The street of historicist buildings leads through the smell of coffee to the cabinet of one of the greatest agitators of European culture of the 20th century. Berggasse 19, in a central district of Vienna, has hardly changed. Like his patients, you have to walk through the old garage entrance, climb the same stairs, and ring the same bell. Inside, the void. Sigmund Freud’s private life (Pribor, Austria, present-day Czech Republic, 1856-London, 1939) opens wide, both his home and his office, two facing apartments where he lived and worked for almost 50 years, between 1891 and 1938 , and personal belongings such as his round-rimmed glasses, cane, family photos, chess or doctor’s bag are on display. A neurologist who began with an investigation on the sexual life of eels. Furniture is deliberately absent.

“Freud’s forced flight from the Nazi regime left the void, it represents the dark side of history. I don’t want the couch back: people would think it never left, that there was no exile to London, that nothing happened. And it did happen ”, says Monika Pessler, director of the museum, pointing to the place occupied by the famous daybed with a Persian carpet in an office with blood-red wallpaper. Only the original wardrobe and furniture are on display in the waiting room, which Anna Freud rebuilt at the museum’s opening in 1971. The doctor’s daughter also had her office here. She accessed the Vienna Psychoanalytic Society with a work with a prodigious title, Relationship between whipping fantasies and daytime sleep.

Freud’s house-museum is reopened after a reform of 4 million euros that has lasted 18 months and for the first time the apartment on the mezzanine floor where he consulted until 1908 and in which he wrote is shown The interpretation of dreams. The room now houses an exhibition of conceptual art that tries not to fill the void. It is the birthplace of psychoanalysis. In total, 550 Freudian square meters. As a writer, mythographer, iconoclast, and cocaine addict, Sigmund Freud was a revolutionary; as a neurologist, a state of mind. He anticipated the concept of the subconscious, but today Woody Allen quotes him more in his films than neuroscience in his articles. Psychoanalysis, as therapy, is a matter of faith, an attitude. The practice consists of making our desires and traumas hidden in the subconscious emerge by association of ideas. “Sadism of the truth”, in the words of his good friend Stefan Zweig.

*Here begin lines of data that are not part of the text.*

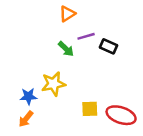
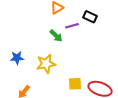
black rectangle: (109, 46) -> (90, 17), moved
blue star: (28, 96) -> (17, 58), moved

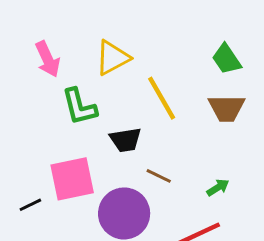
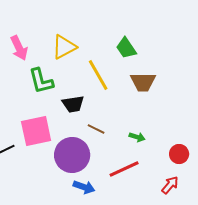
green trapezoid: (227, 59) -> (126, 48), moved
green arrow: (218, 188) -> (137, 137), turned 49

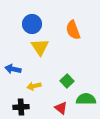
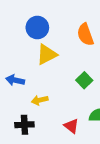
yellow triangle: (40, 47) -> (47, 54), turned 36
green square: (67, 81) -> (84, 80), moved

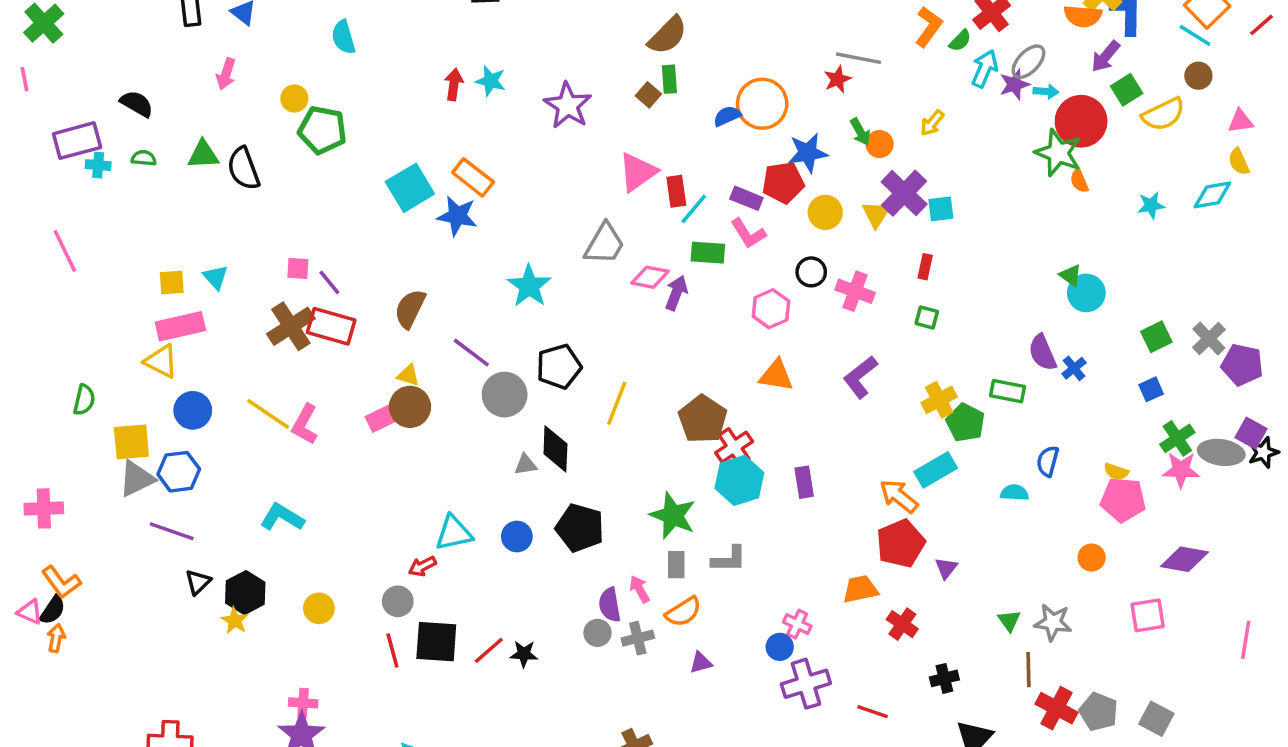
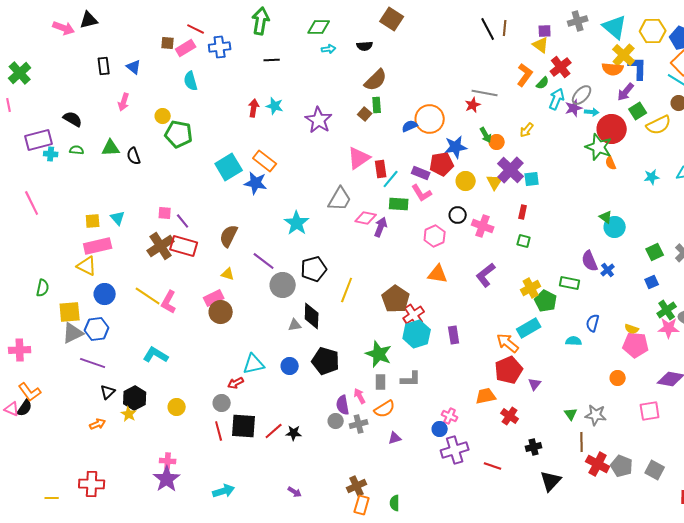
black semicircle: (244, 169) -> (134, 156), size x0.7
brown circle: (410, 407) -> (221, 312), moved
orange arrow: (56, 638) -> (98, 424), moved, turned 56

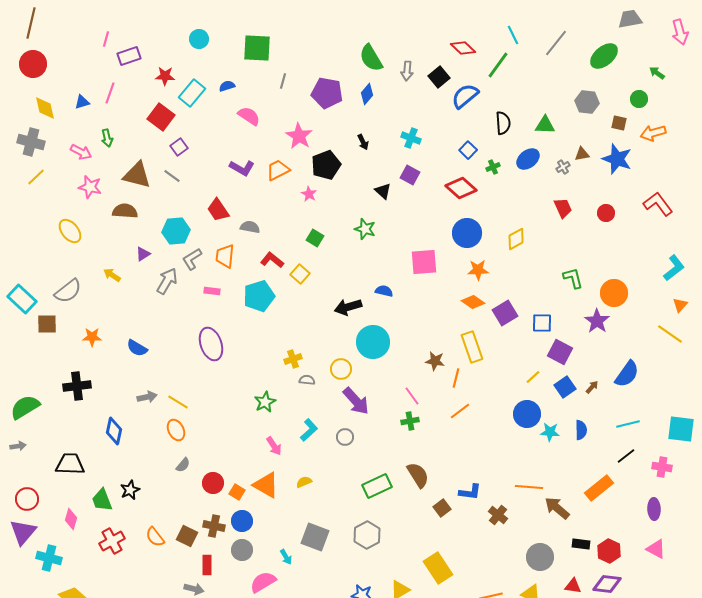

When Hitler declared theAnschlussAfter the annexation of Austria to the Third Reich in 1938, Freud had time to pack the couch, its pagan furnishings and figures, and flee with his Jewish family to London. While crossing the border, the Nazis burned his books in Salzburg. Five years earlier, when they were already burning in Berlin, he was still optimistic: “Austrian Nazism will not be as brutal as the German.” His GP, Max Schur, also a psychoanalyst, wrote in his memoirs: “Freud forgot that Hitler was Austrian.” Four of his five sisters were murdered in concentration camps. 19 Berggasse Street, the place chosen by Dr. Freud to study the human psyche and treat hysteria and unconscious repression, was used as a building for the concentration of Jews in Vienna, a waiting room for the final deportation. At least 58 of them died in extermination camps.